THE TASK - Convert each line of the material below into a JSON list of strings, one string per line. Leave out blank lines.

DATA LISTING -
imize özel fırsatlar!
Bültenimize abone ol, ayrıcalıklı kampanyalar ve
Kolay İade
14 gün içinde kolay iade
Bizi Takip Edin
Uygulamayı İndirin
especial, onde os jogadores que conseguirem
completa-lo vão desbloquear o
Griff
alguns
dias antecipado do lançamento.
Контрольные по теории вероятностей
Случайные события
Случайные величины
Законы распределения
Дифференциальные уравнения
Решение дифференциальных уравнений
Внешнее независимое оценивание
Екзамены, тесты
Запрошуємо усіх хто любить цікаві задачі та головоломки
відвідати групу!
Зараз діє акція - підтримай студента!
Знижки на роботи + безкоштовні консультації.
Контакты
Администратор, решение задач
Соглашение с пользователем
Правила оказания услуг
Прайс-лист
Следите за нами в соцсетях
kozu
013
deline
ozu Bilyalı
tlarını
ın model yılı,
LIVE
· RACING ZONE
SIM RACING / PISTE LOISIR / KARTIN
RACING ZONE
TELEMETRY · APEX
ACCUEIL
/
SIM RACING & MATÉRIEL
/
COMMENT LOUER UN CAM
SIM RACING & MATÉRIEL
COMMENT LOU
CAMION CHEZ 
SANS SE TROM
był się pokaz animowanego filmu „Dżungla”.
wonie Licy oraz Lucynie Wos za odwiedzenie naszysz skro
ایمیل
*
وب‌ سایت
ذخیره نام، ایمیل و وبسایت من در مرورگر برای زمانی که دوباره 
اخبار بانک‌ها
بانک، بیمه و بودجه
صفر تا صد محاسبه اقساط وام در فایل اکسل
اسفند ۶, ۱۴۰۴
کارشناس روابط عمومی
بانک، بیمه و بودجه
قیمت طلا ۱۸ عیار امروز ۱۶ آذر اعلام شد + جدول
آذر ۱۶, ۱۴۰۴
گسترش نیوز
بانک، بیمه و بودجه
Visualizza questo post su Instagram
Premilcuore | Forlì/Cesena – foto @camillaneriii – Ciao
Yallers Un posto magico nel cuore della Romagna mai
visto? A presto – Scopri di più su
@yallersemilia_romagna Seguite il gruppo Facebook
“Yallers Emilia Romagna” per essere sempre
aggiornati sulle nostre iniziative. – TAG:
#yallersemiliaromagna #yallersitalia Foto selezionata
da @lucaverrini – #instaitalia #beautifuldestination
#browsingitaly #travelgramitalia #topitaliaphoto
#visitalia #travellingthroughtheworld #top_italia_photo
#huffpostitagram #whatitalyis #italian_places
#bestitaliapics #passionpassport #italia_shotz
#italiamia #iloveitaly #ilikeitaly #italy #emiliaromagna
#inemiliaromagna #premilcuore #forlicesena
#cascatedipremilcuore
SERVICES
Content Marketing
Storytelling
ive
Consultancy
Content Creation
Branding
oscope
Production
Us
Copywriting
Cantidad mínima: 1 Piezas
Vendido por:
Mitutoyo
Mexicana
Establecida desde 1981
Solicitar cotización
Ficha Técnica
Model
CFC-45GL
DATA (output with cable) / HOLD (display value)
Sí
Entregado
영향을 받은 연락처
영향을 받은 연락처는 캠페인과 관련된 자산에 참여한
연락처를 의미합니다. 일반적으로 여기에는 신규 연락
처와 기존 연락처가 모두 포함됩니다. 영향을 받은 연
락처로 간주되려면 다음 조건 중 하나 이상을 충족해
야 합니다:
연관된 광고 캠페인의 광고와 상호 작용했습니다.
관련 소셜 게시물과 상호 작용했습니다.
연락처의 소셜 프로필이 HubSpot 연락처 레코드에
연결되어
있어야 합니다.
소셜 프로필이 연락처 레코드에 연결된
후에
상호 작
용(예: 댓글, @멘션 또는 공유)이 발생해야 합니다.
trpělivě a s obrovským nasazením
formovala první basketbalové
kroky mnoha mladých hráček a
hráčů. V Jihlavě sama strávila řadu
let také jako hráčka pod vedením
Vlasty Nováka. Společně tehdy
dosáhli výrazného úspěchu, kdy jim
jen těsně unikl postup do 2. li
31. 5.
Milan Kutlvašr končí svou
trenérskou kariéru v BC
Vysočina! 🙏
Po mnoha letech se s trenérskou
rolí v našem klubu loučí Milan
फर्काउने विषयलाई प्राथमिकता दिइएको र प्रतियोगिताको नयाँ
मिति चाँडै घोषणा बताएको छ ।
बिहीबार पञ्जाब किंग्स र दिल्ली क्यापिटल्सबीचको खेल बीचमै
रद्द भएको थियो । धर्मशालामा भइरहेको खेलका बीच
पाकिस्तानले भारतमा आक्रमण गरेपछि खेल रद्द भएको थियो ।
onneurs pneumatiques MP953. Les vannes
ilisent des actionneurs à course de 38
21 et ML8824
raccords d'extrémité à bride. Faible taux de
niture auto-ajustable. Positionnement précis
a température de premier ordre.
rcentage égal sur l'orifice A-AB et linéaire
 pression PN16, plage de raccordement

EXERCISE RESULT -
[
  "imize özel fırsatlar!",
  "Bültenimize abone ol, ayrıcalıklı kampanyalar ve",
  "Kolay İade",
  "14 gün içinde kolay iade",
  "Bizi Takip Edin",
  "Uygulamayı İndirin",
  "especial, onde os jogadores que conseguirem",
  "completa-lo vão desbloquear o",
  "Griff",
  "alguns",
  "dias antecipado do lançamento.",
  "Контрольные по теории вероятностей",
  "Случайные события",
  "Случайные величины",
  "Законы распределения",
  "Дифференциальные уравнения",
  "Решение дифференциальных уравнений",
  "Внешнее независимое оценивание",
  "Екзамены, тесты",
  "Запрошуємо усіх хто любить цікаві задачі та головоломки",
  "відвідати групу!",
  "Зараз діє акція - підтримай студента!",
  "Знижки на роботи + безкоштовні консультації.",
  "Контакты",
  "Администратор, решение задач",
  "Соглашение с пользователем",
  "Правила оказания услуг",
  "Прайс-лист",
  "Следите за нами в соцсетях",
  "kozu",
  "013",
  "deline",
  "ozu Bilyalı",
  "tlarını",
  "ın model yılı,",
  "LIVE",
  "· RACING ZONE",
  "SIM RACING / PISTE LOISIR / KARTIN",
  "RACING ZONE",
  "TELEMETRY · APEX",
  "ACCUEIL",
  "/",
  "SIM RACING & MATÉRIEL",
  "/",
  "COMMENT LOUER UN CAM",
  "SIM RACING & MATÉRIEL",
  "COMMENT LOU",
  "CAMION CHEZ ",
  "SANS SE TROM",
  "był się pokaz animowanego filmu „Dżungla”.",
  "wonie Licy oraz Lucynie Wos za odwiedzenie naszysz skro",
  "ایمیل",
  "*",
  "وب‌ سایت",
  "ذخیره نام، ایمیل و وبسایت من در مرورگر برای زمانی که دوباره ",
  "اخبار بانک‌ها",
  "بانک، بیمه و بودجه",
  "صفر تا صد محاسبه اقساط وام در فایل اکسل",
  "اسفند ۶, ۱۴۰۴",
  "کارشناس روابط عمومی",
  "بانک، بیمه و بودجه",
  "قیمت طلا ۱۸ عیار امروز ۱۶ آذر اعلام شد + جدول",
  "آذر ۱۶, ۱۴۰۴",
  "گسترش نیوز",
  "بانک، بیمه و بودجه",
  "Visualizza questo post su Instagram",
  "Premilcuore | Forlì/Cesena – foto @camillaneriii – Ciao",
  "Yallers Un posto magico nel cuore della Romagna mai",
  "visto? A presto – Scopri di più su",
  "@yallersemilia_romagna Seguite il gruppo Facebook",
  "“Yallers Emilia Romagna” per essere sempre",
  "aggiornati sulle nostre iniziative. – TAG:",
  "#yallersemiliaromagna #yallersitalia Foto selezionata",
  "da @lucaverrini – #instaitalia #beautifuldestination",
  "#browsingitaly #travelgramitalia #topitaliaphoto",
  "#visitalia #travellingthroughtheworld #top_italia_photo",
  "#huffpostitagram #whatitalyis #italian_places",
  "#bestitaliapics #passionpassport #italia_shotz",
  "#italiamia #iloveitaly #ilikeitaly #italy #emiliaromagna",
  "#inemiliaromagna #premilcuore #forlicesena",
  "#cascatedipremilcuore",
  "SERVICES",
  "Content Marketing",
  "Storytelling",
  "ive",
  "Consultancy",
  "Content Creation",
  "Branding",
  "oscope",
  "Production",
  "Us",
  "Copywriting",
  "Cantidad mínima: 1 Piezas",
  "Vendido por:",
  "Mitutoyo",
  "Mexicana",
  "Establecida desde 1981",
  "Solicitar cotización",
  "Ficha Técnica",
  "Model",
  "CFC-45GL",
  "DATA (output with cable) / HOLD (display value)",
  "Sí",
  "Entregado",
  "영향을 받은 연락처",
  "영향을 받은 연락처는 캠페인과 관련된 자산에 참여한",
  "연락처를 의미합니다. 일반적으로 여기에는 신규 연락",
  "처와 기존 연락처가 모두 포함됩니다. 영향을 받은 연",
  "락처로 간주되려면 다음 조건 중 하나 이상을 충족해",
  "야 합니다:",
  "연관된 광고 캠페인의 광고와 상호 작용했습니다.",
  "관련 소셜 게시물과 상호 작용했습니다.",
  "연락처의 소셜 프로필이 HubSpot 연락처 레코드에",
  "연결되어",
  "있어야 합니다.",
  "소셜 프로필이 연락처 레코드에 연결된",
  "후에",
  "상호 작",
  "용(예: 댓글, @멘션 또는 공유)이 발생해야 합니다.",
  "trpělivě a s obrovským nasazením",
  "formovala první basketbalové",
  "kroky mnoha mladých hráček a",
  "hráčů. V Jihlavě sama strávila řadu",
  "let také jako hráčka pod vedením",
  "Vlasty Nováka. Společně tehdy",
  "dosáhli výrazného úspěchu, kdy jim",
  "jen těsně unikl postup do 2. li",
  "31. 5.",
  "Milan Kutlvašr končí svou",
  "trenérskou kariéru v BC",
  "Vysočina! 🙏",
  "Po mnoha letech se s trenérskou",
  "rolí v našem klubu loučí Milan",
  "फर्काउने विषयलाई प्राथमिकता दिइएको र प्रतियोगिताको नयाँ",
  "मिति चाँडै घोषणा बताएको छ ।",
  "बिहीबार पञ्जाब किंग्स र दिल्ली क्यापिटल्सबीचको खेल बीचमै",
  "रद्द भएको थियो । धर्मशालामा भइरहेको खेलका बीच",
  "पाकिस्तानले भारतमा आक्रमण गरेपछि खेल रद्द भएको थियो ।",
  "onneurs pneumatiques MP953. Les vannes",
  "ilisent des actionneurs à course de 38",
  "21 et ML8824",
  "raccords d'extrémité à bride. Faible taux de",
  "niture auto-ajustable. Positionnement précis",
  "a température de premier ordre.",
  "rcentage égal sur l'orifice A-AB et linéaire",
  " pression PN16, plage de raccordement"
]